Originally Posted by Fiestabeth View Post
Reviving this thread because dd (23mos) totally cracked us up the other day. Dh and I had barely just woken up and were laying in bed. We hear this little voice from the side of the bed, "Da kitty pooped, Mommy."

Now, dd sometimes pretends that her dolls and stuffed animals poop, and we have to change their diapers. So I turn to look at her and realize she's not holding a stuffed kitty. I look at her suspiciously, "Are YOU the kitty?"

Her response: "Meow."



Thats awesome!!!
 
#190 ·
Dd: What day is today?
Me: Thanksgiving
dd: No, what day of the week is it?
me: Thursday.
dd: Thursday?!!! D*MMIT!!!

and also today -
Dd, age 4.5 has been naked all day. I am really, really, wanting to go out to park, or to the backyard, or anywhere, and she just refuses to get dressed.

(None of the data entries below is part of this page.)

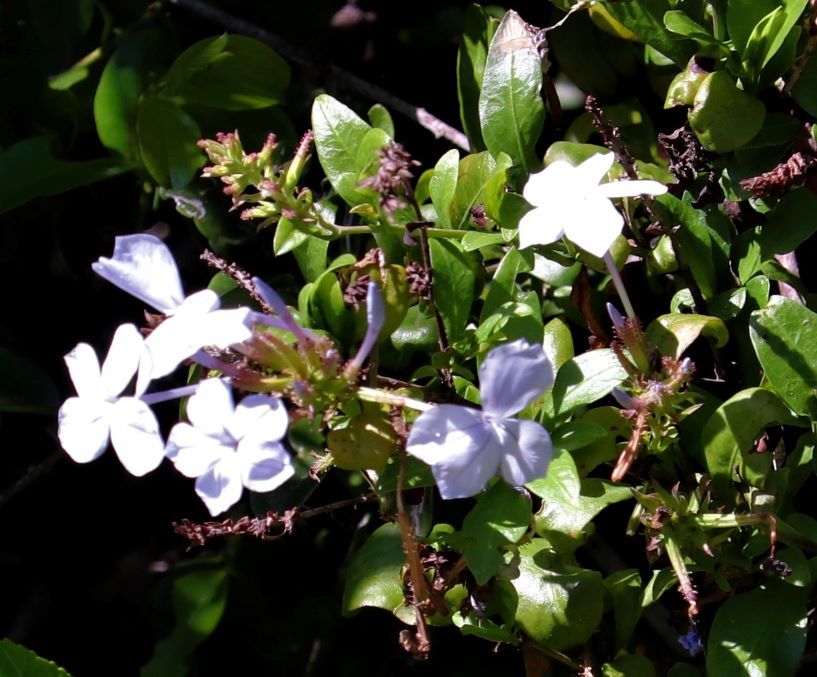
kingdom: Plantae
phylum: Tracheophyta
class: Magnoliopsida
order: Caryophyllales
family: Plumbaginaceae
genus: Plumbago
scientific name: Plumbago auriculata
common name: Cape leadwort
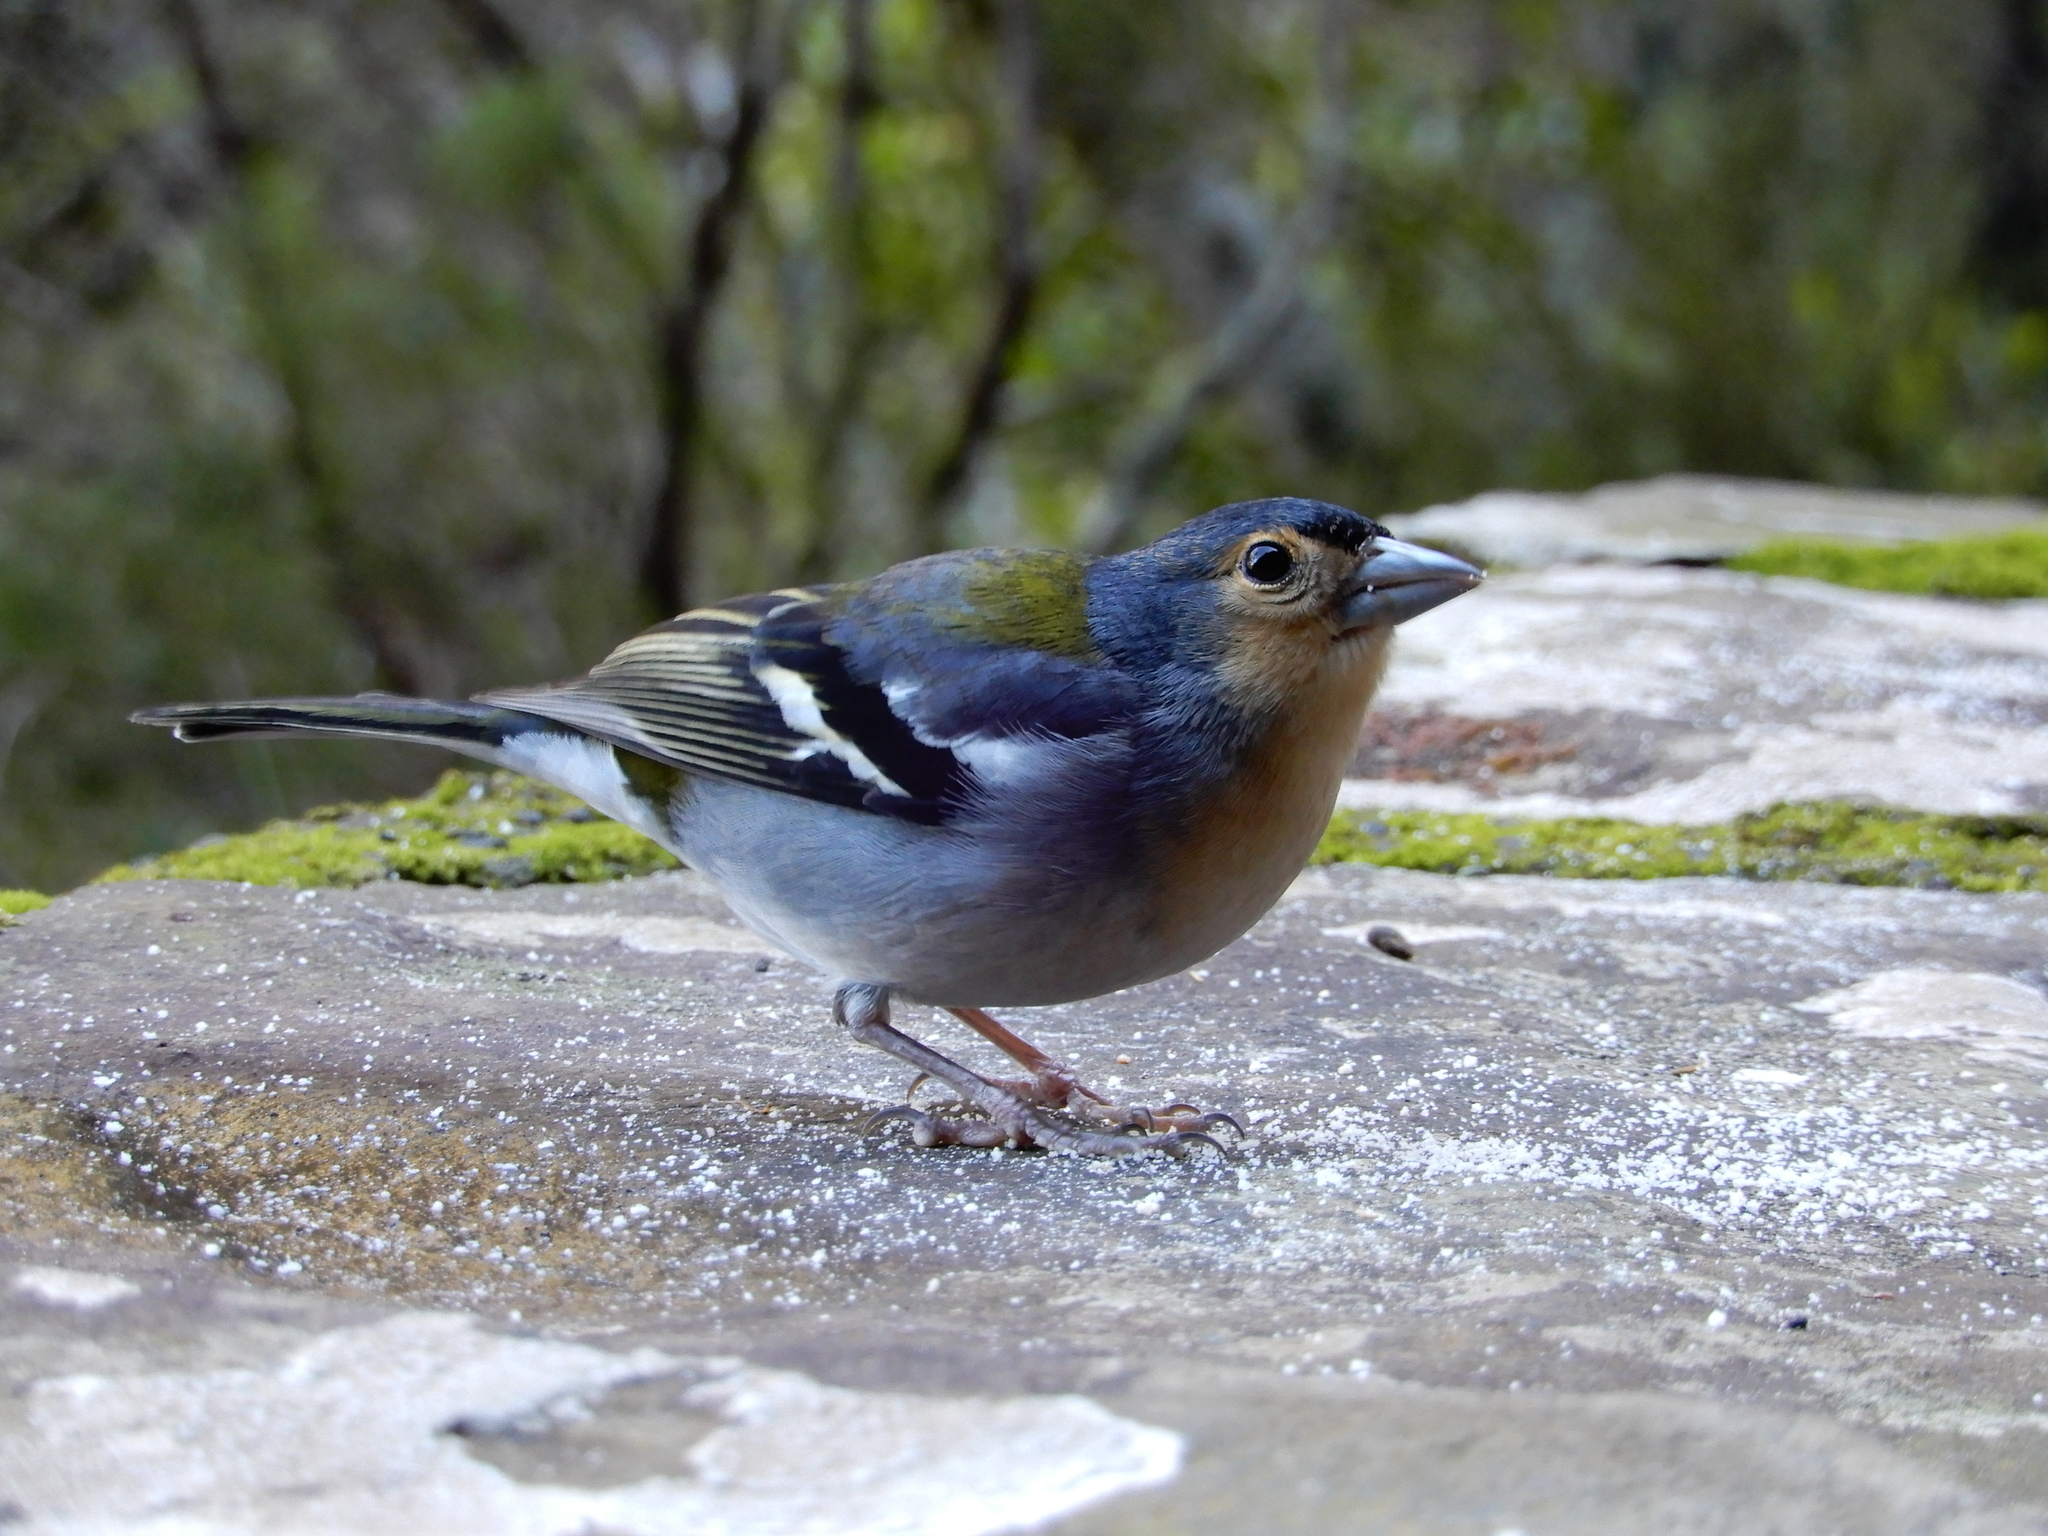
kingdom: Animalia
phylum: Chordata
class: Aves
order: Passeriformes
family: Fringillidae
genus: Fringilla
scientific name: Fringilla maderensis
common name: Madeira chaffinch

A few minutes ago I thought I'd try again, and she said, "No, there's a butt show coming on PBS Kids."
 
#191 ·
Yesterday, after DD (3 years old) walked in on Daddy going potty, she ran back and excitedly told me, "MOMMY!! Daddy wasn't sitting down on the potty, he was standing up and he pulled his pee pee out!"
:

I don't think she had ever seen DH stand to use the bathroom before (in memory, at least)...the whole thing had me just cracking up, the way she was so excited and incredulous about it!